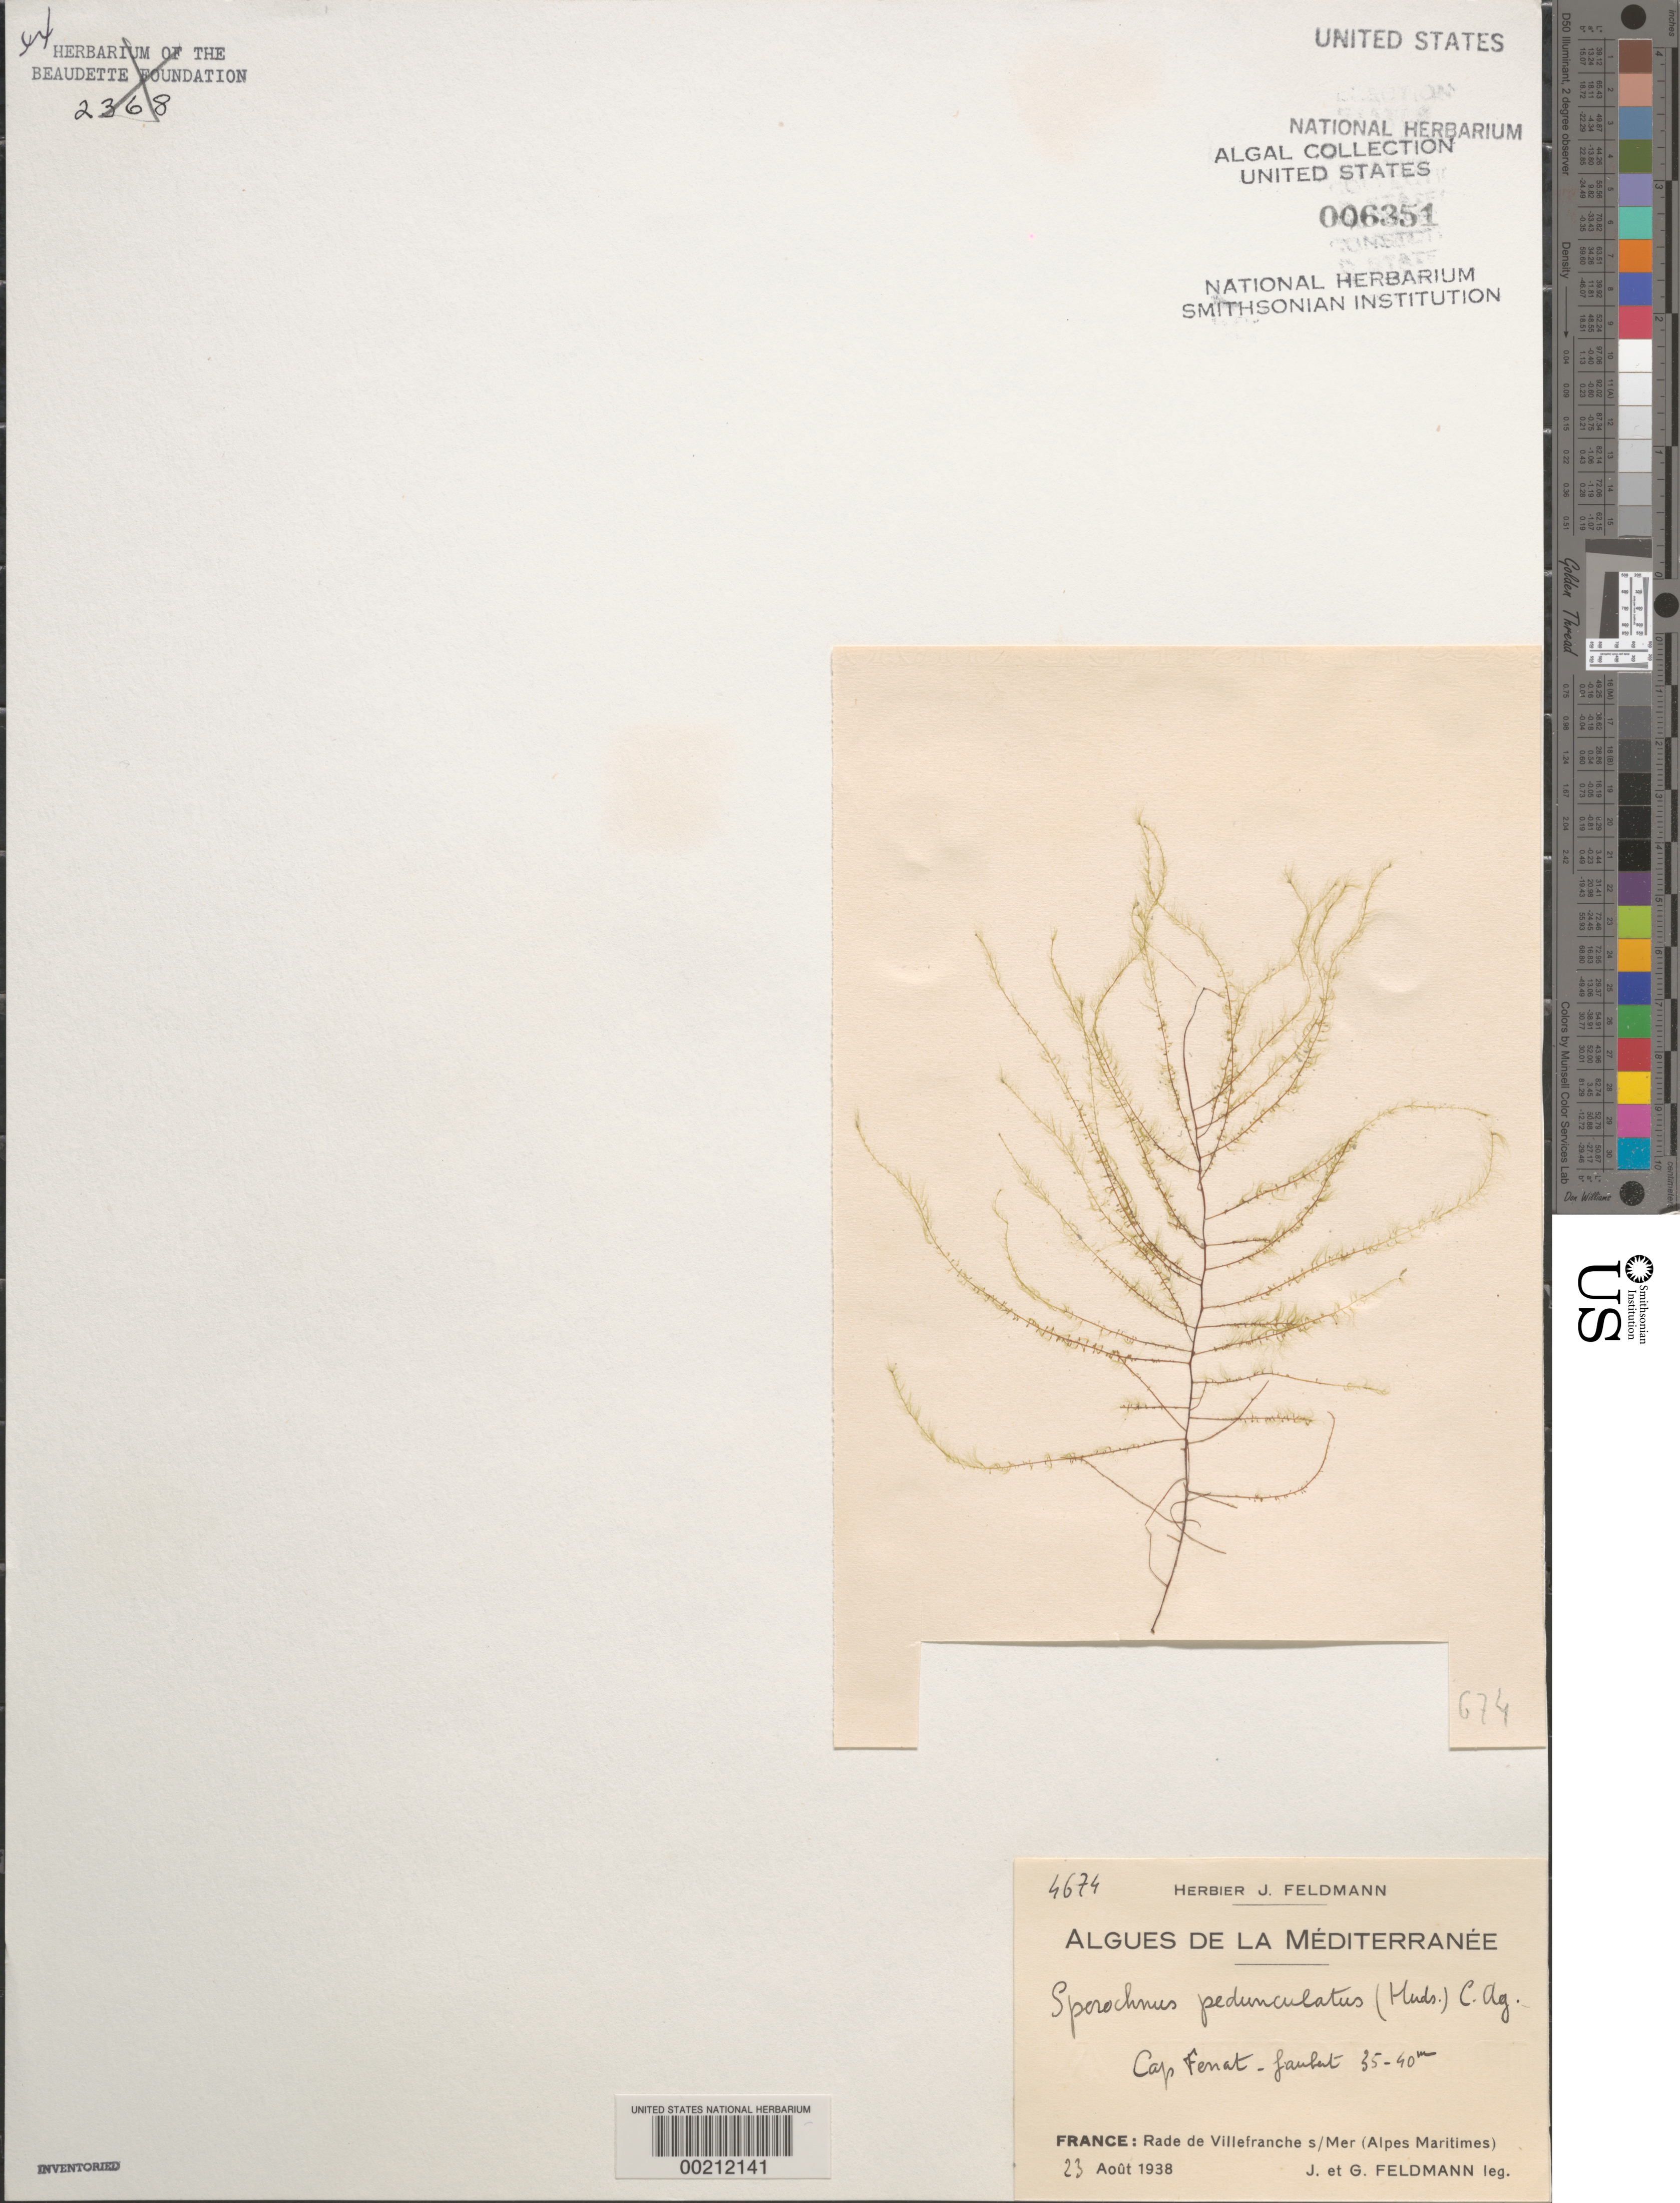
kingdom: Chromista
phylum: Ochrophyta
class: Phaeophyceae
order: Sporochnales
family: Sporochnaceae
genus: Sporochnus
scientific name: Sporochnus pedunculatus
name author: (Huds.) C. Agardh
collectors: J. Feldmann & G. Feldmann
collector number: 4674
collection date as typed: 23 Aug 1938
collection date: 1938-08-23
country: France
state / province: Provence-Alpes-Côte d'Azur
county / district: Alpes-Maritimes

::::::

Copy out all of the data above line for line, unchanged, and leave the picture out of your answer.

kingdom: Chromista
phylum: Ochrophyta
class: Phaeophyceae
order: Sporochnales
family: Sporochnaceae
genus: Sporochnus
scientific name: Sporochnus pedunculatus
name author: (Huds.) C. Agardh
collectors: J. Feldmann & G. Feldmann
collector number: 4674
collection date as typed: 23 Aug 1938
collection date: 1938-08-23
country: France
state / province: Provence-Alpes-Côte d'Azur
county / district: Alpes-Maritimes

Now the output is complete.